EXERCISE INSTRUCTIONS
Where the string "lines" shows up in a line of the records, copy that line.

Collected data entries
┌──

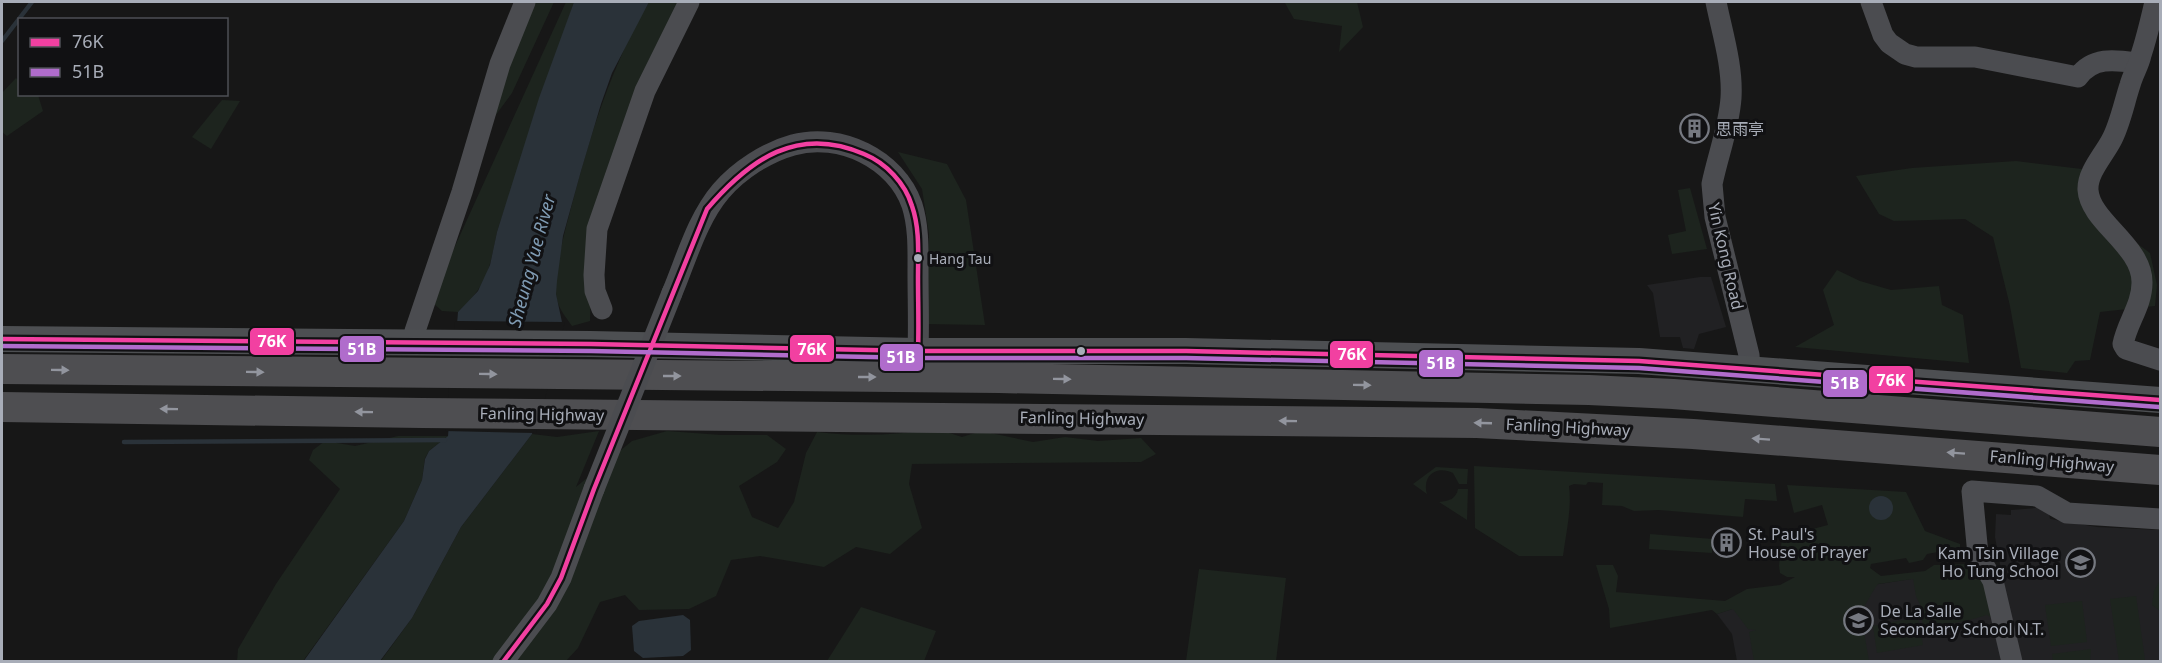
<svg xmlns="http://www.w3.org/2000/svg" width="2162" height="663" font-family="'Noto Sans','Noto Sans SC',sans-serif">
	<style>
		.built { fill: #212123 }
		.green { fill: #1d241e }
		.water { fill: #2a3239 }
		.pier { fill: #171717 }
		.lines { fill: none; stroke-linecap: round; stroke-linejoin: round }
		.stream { stroke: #2a3239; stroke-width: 4.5 }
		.minor { stroke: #4b4c50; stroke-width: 21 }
		.major { stroke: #4d4f52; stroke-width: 26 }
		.highway { stroke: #4e4e51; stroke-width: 30 }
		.minor-bridge { stroke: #4b4c50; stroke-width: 21 }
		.bus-1-casing { stroke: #111113; stroke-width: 9 }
		.bus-2-casing { stroke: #111113; stroke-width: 9 }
		.bus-1 { stroke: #f240a1; stroke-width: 4.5 }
		.bus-2 { stroke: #b06ccc; stroke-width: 4.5 }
		.oneway { fill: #92959e }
		.bus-dot { fill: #a8adb8; stroke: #111113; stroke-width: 2 }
		.labels { text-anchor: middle; stroke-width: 6; stroke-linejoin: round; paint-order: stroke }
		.bus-label { font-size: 14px; fill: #a8adb8; stroke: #111113; text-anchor: start }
		.poi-label { font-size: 16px; fill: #a8adb8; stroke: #111113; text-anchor: start }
		.street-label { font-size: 16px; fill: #a8adb8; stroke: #111113 }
		.water-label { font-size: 18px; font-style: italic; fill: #7f9bb3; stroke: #111113 }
		.line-badge { stroke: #111113; stroke-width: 2 }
		.badge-label { font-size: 16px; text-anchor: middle; font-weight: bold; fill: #fff }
	</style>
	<rect width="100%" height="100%" fill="#171717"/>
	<g class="built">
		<polygon points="1700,277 1711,277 1726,327 1699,334 1694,349 1683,348 1680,337 1660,337 1653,293 1647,285"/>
		<polygon points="2048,507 2050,519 2097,527 2160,530 2160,661 2018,661 1995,537 1996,514 2011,515 2011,510"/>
		<polygon points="1980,568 2003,661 1737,661 1732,634 1717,614 1741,606"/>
	</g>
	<g class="green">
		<polygon points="533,2 554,2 512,93 487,127"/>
		<path d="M566,2H574L497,232C489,271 488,284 458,312L442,311L433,303L446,266Z"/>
		<path d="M649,2H680L593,226L590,321L572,326C565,316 557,307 556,294C554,270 565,231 571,208C590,136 611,66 649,2Z"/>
		<polygon points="1289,2 1357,2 1363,27 1339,52 1342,26 1294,19 1285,3"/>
		<polygon points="16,78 19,81 20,94 38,95 43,111 7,136 2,132 2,93"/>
		<polygon points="222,100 240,101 211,149 192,137"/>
		<polygon points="898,152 947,164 966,200 985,325 925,324 929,234 922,189"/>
		<polygon points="2016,161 2090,170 2094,193 2126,235 2150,253 2157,285 2155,306 2100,312 2090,360 2075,361 2067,373 2021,368 2010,306 1993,237 1965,219 1894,221 1879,214 1856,176 1912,168"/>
		<polygon points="1690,188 1707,249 1672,254 1668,235 1686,231 1678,190"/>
		<polygon points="1837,270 1860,281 1891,290 1939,286 1942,305 1963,315 1969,363 1795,347 1834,325 1823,290"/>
		<path d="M937,429L962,437L981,431L1033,442L1065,437L1098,441L1141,438L1156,454L1141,462L912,464L909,484L922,528L890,554L856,547L824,567L760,556L731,560L716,596L689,609L639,610L625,595L600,602L578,648L566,661L380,662L412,618L461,527L532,434L557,437L599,431L576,487L632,441L667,431L721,435H767L786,449L777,462L739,486L752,517L778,528L794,502L806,453L817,432C858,437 897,435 937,429Z"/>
		<polygon points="398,436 448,436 429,451 425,458 422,480 404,521 303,661 237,662 238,649 276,584 340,489 309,460 313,450 325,441 355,446"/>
		<path d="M1474,466L1775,484L1777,501L1745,499L1743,517L1659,510L1634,511L1622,506L1602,505L1603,483L1588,482L1586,485L1574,484L1569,486C1572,509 1566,533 1563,556H1519L1475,528Z"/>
		<path d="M1436,467L1468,469L1467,484H1459L1453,473C1436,465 1422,476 1427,494L1413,484Z"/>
		<path d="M1787,485L1906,492L1925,531L1960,544V548L1927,554L1923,560L1909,563L1906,558L1871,564L1870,568L1881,576L1925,571L1934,565L1969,564L1973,562L1980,568L1992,618L1987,615C1967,622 1946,622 1930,633L1922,622V609L1916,596L1913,579L1878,584C1870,594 1867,605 1858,614H1861L1869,661H1754L1749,632L1756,630L1748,629L1733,609L1717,614L1712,610L1610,628L1609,609L1596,565H1613L1618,576L1616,592L1725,601L1747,589L1780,585L1795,577H1787L1780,573L1779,566L1782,537L1828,525L1822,505L1794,513Z"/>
		<path d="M1458,489H1468L1467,520L1439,502C1449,501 1456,499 1458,489Z"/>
		<polygon points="1650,534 1713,539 1712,553 1649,549"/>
		<polygon points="1199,569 1286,578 1276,661 1186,661"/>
		<polygon points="2160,580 2160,611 2152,605 2154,591"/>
		<polygon points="2136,596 2145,660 2119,661 2110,599"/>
		<polygon points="2082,601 2087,642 2051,646 2045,605"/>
		<polygon points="861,607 936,631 924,661 827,661"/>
		<polygon points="1918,617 1923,645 1877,653 1873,626"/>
		<polygon points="2091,649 2090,661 2053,661 2052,654"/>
	</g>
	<g class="water">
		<polygon points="574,2 649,2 612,73 601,104 581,171 563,236 557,281 556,294 562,322 532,434 461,527 412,618 380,661 303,662 404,521 422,480 425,459 429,451 448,436 458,312 478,291 490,265 497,232 539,98"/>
		<circle cx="1881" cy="508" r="12"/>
		<polygon points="683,615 690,620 691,650 683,656 643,658 634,651 632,626 639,621"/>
	</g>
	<polygon class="pier" points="457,321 565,322 536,433 445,431 455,322"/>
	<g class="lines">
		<g class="stream">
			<polyline points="2,41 32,2"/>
			<polyline points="124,442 445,440"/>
		</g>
		<g class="minor">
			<path d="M1716,2C1722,32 1733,66 1731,98C1729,127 1718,155 1712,184L1715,217L1749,355L1750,369"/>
			<path d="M1871,2L1883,35L1889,43L1905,54L1916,57H1975L2078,77C2093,56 2116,60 2138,63"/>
			<path d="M2155,2C2151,19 2147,37 2141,55C2139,65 2133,74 2130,85C2124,103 2120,125 2111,141C2103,156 2087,173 2088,190C2090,222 2143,246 2142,283C2142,305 2127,323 2123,344L2126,349L2160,360"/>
			<path d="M672,293C686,260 697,219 721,191C739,170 767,152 793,145C840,132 896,159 912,205C919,227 918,251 918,273C918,299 919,325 918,351"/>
			<polyline points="602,309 595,291 594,275 597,229 645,91 689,2"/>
			<polyline points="416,343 415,331 462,192 500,64 525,2"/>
			<polyline points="503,662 547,604 561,578 594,489"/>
			<polyline points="2012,662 1993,581 1978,555 1972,491 2037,496 2067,513 2160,519"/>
		</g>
		<polyline class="major" points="2,339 591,344 918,351 1186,351 1639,361 2160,400"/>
		<g class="highway">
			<polyline points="2,369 999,378 1589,390 1673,394 2160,432"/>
			<polyline points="2,407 422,413 1477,423 1693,434 2160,470"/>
		</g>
		<polyline class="minor-bridge" points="594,489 672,293"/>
		<defs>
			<g id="bus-1">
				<polyline points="2,339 591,344 918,351 1186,351 1639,361 2160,400"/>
				<path d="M503,662L547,604L561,578L594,489L707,209C750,159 798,125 864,154C886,163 905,183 912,206C920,229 918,254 918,278C918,302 919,327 918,351"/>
			</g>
			<polyline id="bus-2" points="2,346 591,351 918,358 1186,358 1639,368 2159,407"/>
		</defs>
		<use href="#bus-1" class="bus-1-casing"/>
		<use href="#bus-2" class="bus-2-casing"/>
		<use href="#bus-1" class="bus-1"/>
		<use href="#bus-2" class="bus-2"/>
	</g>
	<defs><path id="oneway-solid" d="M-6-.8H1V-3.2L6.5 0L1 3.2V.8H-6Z" transform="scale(1.5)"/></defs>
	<g class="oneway">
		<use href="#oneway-solid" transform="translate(60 370) rotate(1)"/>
		<use href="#oneway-solid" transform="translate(255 372) rotate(1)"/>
		<use href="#oneway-solid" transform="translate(488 374) rotate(1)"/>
		<use href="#oneway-solid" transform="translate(672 376)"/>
		<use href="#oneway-solid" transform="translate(867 377)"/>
		<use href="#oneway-solid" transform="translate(1062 379) rotate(1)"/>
		<use href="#oneway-solid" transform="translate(1362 385) rotate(1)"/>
		<use href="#oneway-solid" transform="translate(169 409) rotate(-179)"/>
		<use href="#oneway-solid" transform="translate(364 412) rotate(-179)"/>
		<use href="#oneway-solid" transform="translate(1288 421) rotate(-179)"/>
		<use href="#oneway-solid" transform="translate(1483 423) rotate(-178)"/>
		<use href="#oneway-solid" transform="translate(1761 439) rotate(-176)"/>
		<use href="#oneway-solid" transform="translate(1956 453) rotate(-176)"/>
	</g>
	<defs>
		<symbol id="building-ring" viewBox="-11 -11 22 22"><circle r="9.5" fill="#111113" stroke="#757880" stroke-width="1.5"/><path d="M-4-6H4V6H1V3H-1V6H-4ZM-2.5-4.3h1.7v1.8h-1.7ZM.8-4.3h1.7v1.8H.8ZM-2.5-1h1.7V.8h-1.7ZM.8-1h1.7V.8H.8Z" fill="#757880"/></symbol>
		<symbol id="school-ring" viewBox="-11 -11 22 22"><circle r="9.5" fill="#111113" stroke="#757880" stroke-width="1.5"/><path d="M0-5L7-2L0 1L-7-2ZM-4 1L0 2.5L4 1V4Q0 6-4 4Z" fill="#757880"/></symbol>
	</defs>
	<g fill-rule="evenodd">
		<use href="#building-ring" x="1678" y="112" width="33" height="33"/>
		<use href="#building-ring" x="1710" y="526" width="33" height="33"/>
		<use href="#school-ring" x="2064" y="546" width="33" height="33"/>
		<use href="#school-ring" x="1842" y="604" width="33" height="33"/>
	</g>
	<g class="bus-dot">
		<circle cx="918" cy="258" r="5"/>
		<circle cx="1081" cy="351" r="5"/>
	</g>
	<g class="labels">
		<g class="bus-label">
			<text x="929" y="264">Hang Tau</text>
		</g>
		<g class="poi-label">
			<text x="1716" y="135">思雨亭</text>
			<text x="1748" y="540">St. Paul's<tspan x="1748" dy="18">House of Prayer</tspan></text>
			<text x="2059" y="559" text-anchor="end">Kam Tsin Village<tspan x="2059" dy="18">Ho Tung School</tspan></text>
			<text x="1880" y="617">De La Salle<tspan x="1880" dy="18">Secondary School N.T.</tspan></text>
		</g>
		<g class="street-label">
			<text transform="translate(1726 256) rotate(77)" y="6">Yin Kong Road</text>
			<text transform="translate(542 414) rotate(1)" y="6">Fanling Highway</text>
			<text transform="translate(1082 418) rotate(1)" y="6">Fanling Highway</text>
			<text transform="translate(1568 427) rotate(3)" y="6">Fanling Highway</text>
			<text transform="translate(2052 461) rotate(5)" y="6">Fanling Highway</text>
		</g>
		<g class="water-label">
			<text transform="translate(532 261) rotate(-75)" y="6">Sheung Yue River</text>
		</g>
	</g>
	<g class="line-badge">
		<rect x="249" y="327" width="46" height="29" rx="6" fill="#f240a1"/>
		<rect x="789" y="334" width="46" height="29" rx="6" fill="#f240a1"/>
		<rect x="339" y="335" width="46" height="28" rx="6" fill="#b06ccc"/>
		<rect x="1329" y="340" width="45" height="29" rx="6" fill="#f240a1"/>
		<rect x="879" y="343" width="45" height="29" rx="6" fill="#b06ccc"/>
		<rect x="1418" y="349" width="46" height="29" rx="6" fill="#b06ccc"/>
		<rect x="1868" y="365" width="46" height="29" rx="6" fill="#f240a1"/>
		<rect x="1822" y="369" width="46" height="29" rx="6" fill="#b06ccc"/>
	</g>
	<g class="badge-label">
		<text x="272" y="347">76K</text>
		<text x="812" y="355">76K</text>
		<text x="362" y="355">51B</text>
		<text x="1352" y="360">76K</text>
		<text x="901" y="363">51B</text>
		<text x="1441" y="369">51B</text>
		<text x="1891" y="386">76K</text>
		<text x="1845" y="389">51B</text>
	</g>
	<rect width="2162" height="663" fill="none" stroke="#a8adb8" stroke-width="6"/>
	<rect x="18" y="18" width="210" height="78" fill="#111113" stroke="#4d4f55" stroke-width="1.5"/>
	<rect x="30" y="38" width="30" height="9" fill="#f240a1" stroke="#4d4f55" stroke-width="1.5"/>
	<text x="72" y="48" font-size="18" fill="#a8adb8">76K</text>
	<rect x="30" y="68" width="30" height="9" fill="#b06ccc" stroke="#4d4f55" stroke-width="1.5"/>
	<text x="72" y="78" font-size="18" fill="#a8adb8">51B</text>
</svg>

└──

EXERCISE OUTPUT
		.lines { fill: none; stroke-linecap: round; stroke-linejoin: round }
	<g class="lines">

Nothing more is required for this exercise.